The use of marine algae/seaweed in culinary presentations and gastronomy in Far Eastern countries such as China, Japan, South Korea and parts of Southeast-Asia is well known. In Scandinavia however, seaweed is mainly associated with humble origins, local coastal activities and historical narratives (Efstathiou & Myskja, 2018). In Norway, seaweed was regularly washed ashore during storms, making harvest of the seaweed accessible for use for animal feed and as soil fertiliser (Indergaard, 2010). During the 18th century in the Scandinavian coastal regions, seaweed was also gathered to produce potash and soda ash that were used for cleaning and to make glass. The alginate industry blossomed in the 1960s in Norway when seaweed was harvested manually from the coast for applications in the food industry as a thickening agent.

Moving on about fifty years to modernity, the past decade has witnessed a (re)discovery of seaweed as a natural resource and raw produce. Seaweed is increasingly studied and understood for its fundamental grounding in ecological values that are much needed in the management of today´s natural resources and marine environments. Seaweed is proving to be not only a valuable industry resource with potential applications as biofuel that can help mitigate carbon dioxide emissions in terms of substitution for fossil fuels (Milledge, Smith, Dyer, & Harvey, 2014), but it can also help with global adaptation to the effects of extreme weather condition in a warming hemisphere, for example, by damping wave energy and protecting shorelines, and by increasing oxygen supply in the waters that mitigate ocean acidification (Duarte, Wu, Xiao, Bruhn, & Krause-Jensen, 2017).

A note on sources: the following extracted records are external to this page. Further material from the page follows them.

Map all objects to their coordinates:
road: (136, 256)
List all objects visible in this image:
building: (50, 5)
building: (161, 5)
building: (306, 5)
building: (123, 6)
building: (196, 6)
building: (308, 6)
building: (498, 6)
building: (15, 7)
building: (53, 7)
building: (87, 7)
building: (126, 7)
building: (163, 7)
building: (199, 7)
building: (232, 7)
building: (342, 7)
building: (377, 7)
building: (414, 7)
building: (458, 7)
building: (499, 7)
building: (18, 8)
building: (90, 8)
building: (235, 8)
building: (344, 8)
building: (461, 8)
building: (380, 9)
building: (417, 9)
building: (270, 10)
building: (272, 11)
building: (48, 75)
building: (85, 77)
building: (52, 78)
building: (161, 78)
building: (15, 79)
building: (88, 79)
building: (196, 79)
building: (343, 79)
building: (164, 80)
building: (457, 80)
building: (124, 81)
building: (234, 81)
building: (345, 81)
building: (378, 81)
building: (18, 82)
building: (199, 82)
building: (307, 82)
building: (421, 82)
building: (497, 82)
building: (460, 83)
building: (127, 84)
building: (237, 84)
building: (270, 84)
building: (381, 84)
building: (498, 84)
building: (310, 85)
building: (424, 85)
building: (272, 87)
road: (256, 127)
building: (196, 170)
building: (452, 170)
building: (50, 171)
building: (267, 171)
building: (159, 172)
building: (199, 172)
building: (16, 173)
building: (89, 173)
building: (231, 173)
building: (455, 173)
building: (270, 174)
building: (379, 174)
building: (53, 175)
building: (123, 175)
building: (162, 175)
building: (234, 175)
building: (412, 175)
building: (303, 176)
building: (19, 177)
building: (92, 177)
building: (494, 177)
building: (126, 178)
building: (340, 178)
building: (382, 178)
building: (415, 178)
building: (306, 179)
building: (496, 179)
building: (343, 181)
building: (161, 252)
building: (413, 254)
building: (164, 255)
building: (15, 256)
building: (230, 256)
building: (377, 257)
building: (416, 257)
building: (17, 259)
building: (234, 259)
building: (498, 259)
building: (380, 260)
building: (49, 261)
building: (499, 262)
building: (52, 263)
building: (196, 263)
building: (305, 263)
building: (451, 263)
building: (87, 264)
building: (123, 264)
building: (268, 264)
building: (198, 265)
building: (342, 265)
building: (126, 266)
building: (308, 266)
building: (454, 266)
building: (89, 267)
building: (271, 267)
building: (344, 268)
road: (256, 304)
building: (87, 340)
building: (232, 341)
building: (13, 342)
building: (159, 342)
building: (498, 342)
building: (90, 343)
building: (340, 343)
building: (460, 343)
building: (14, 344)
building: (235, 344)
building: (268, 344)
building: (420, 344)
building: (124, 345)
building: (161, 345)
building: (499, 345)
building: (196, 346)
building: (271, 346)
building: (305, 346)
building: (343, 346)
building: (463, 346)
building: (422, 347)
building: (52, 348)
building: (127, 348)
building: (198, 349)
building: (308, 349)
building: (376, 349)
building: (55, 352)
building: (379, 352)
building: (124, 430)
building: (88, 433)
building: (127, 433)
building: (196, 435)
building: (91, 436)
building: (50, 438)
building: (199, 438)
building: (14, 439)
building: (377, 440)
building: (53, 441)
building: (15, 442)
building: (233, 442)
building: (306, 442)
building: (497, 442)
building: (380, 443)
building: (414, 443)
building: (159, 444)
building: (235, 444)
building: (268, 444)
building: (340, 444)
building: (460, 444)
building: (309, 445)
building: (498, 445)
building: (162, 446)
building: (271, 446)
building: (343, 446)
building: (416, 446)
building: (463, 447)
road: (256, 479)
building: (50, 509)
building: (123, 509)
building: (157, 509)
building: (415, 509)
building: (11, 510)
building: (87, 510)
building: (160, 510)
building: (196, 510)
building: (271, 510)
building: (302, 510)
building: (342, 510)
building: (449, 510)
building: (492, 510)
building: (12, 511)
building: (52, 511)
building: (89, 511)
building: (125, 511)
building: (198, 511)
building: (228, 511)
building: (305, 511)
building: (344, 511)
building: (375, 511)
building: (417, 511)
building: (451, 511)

To that extent, the aquaculture of seaweed is the fastest-growing component of global food production (FAO, 2018). And while that is good news, considering the increasing market demand and applications of seaweed in various industries, seaweed aquaculture is currently constrained due to competition for suitable aquaculture areas. Other challenges that seaweed aquaculture faces are inadequate engineering systems capable of coping with rough offshore conditions, such as the type of weather we encountered for the day, on our way to visit Ocean Rainforest, as well as the lack of environmentally friendly automated harvesting and processing technologies.